*PROBLEM TO WORK ON*
Images excluded, repeat each entry below exactly.

*PROVIDED MATERIAL*
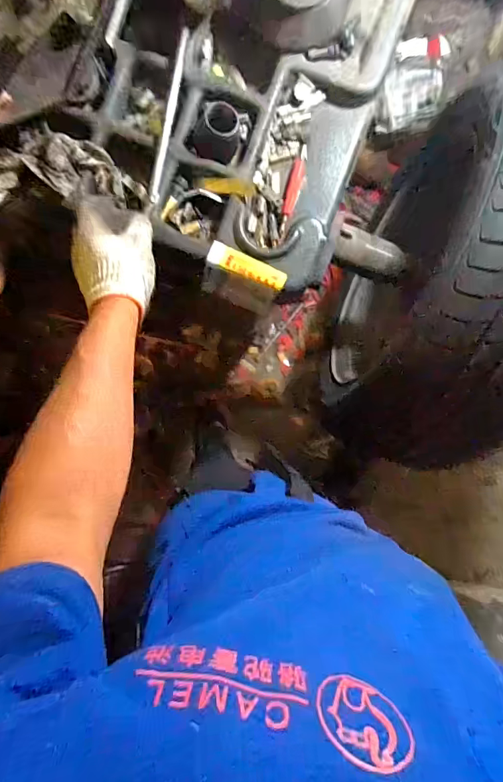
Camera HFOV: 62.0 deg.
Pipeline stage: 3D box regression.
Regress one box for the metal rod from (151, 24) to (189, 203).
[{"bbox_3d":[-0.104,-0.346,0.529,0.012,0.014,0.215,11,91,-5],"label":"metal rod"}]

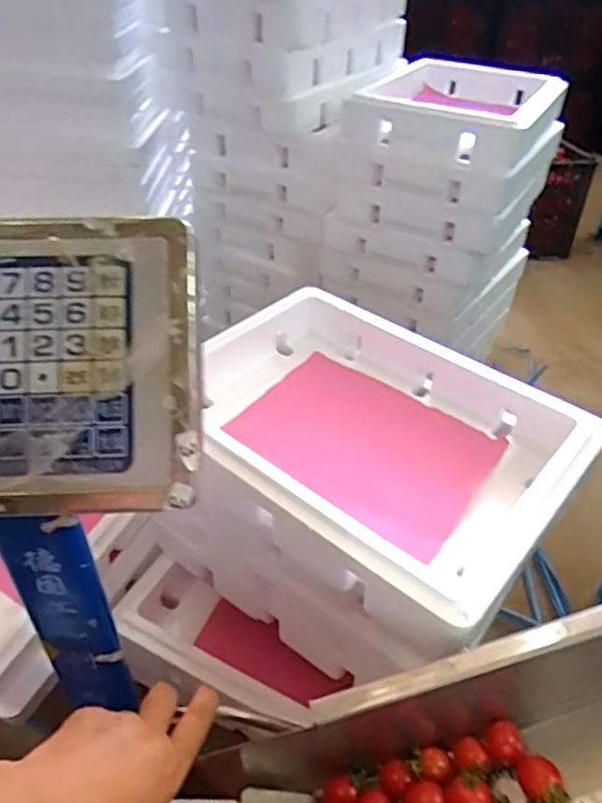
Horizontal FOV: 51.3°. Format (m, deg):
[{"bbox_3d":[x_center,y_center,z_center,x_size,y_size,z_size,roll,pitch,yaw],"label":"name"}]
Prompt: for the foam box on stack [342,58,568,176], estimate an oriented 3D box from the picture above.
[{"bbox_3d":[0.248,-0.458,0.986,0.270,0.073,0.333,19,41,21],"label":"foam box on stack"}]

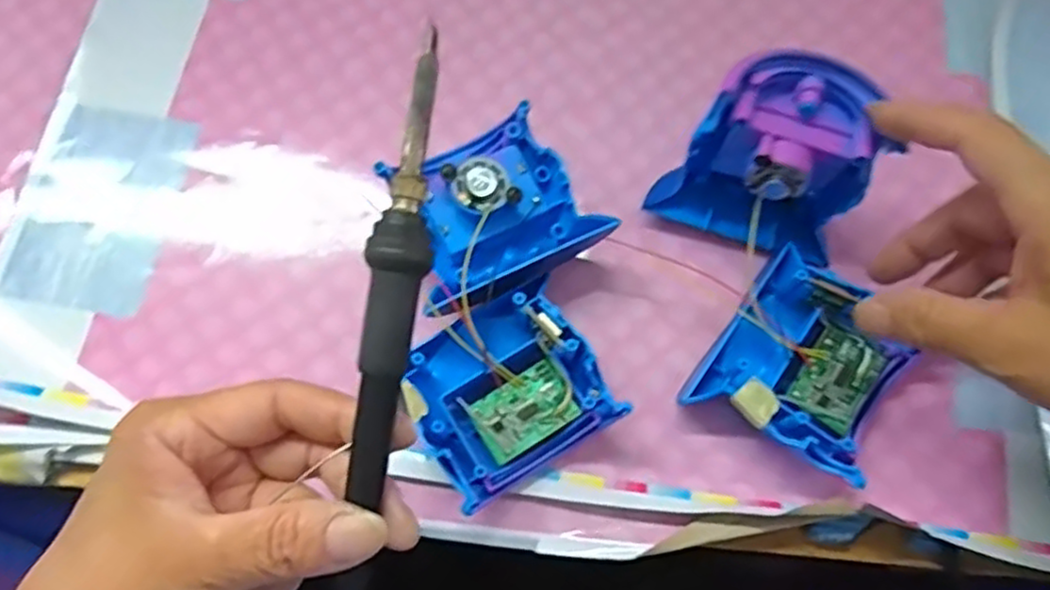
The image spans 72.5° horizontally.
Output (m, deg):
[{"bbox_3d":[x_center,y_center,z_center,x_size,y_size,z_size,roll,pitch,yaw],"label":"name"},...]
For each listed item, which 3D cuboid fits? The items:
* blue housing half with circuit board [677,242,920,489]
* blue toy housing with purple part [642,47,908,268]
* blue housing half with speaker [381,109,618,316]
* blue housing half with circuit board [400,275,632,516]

*TASK RESPONSE*
Camera HFOV: 62.0 deg.
Pipeline stage: 3D box regression.
Regress one box for the metal rod from (151, 24) to (189, 203).
[{"bbox_3d":[-0.104,-0.346,0.529,0.012,0.014,0.215,11,91,-5],"label":"metal rod"}]

Horizontal FOV: 51.3°. Format (m, deg):
[{"bbox_3d":[x_center,y_center,z_center,x_size,y_size,z_size,roll,pitch,yaw],"label":"name"}]
Prompt: for the foam box on stack [342,58,568,176], estimate an oriented 3D box from the picture above.
[{"bbox_3d":[0.248,-0.458,0.986,0.270,0.073,0.333,19,41,21],"label":"foam box on stack"}]

The image spans 72.5° horizontally.
Output (m, deg):
[{"bbox_3d":[x_center,y_center,z_center,x_size,y_size,z_size,roll,pitch,yaw],"label":"name"},...]
For each listed item, which 3D cuboid fits? The items:
* blue housing half with circuit board [677,242,920,489]
* blue toy housing with purple part [642,47,908,268]
* blue housing half with speaker [381,109,618,316]
* blue housing half with circuit board [400,275,632,516]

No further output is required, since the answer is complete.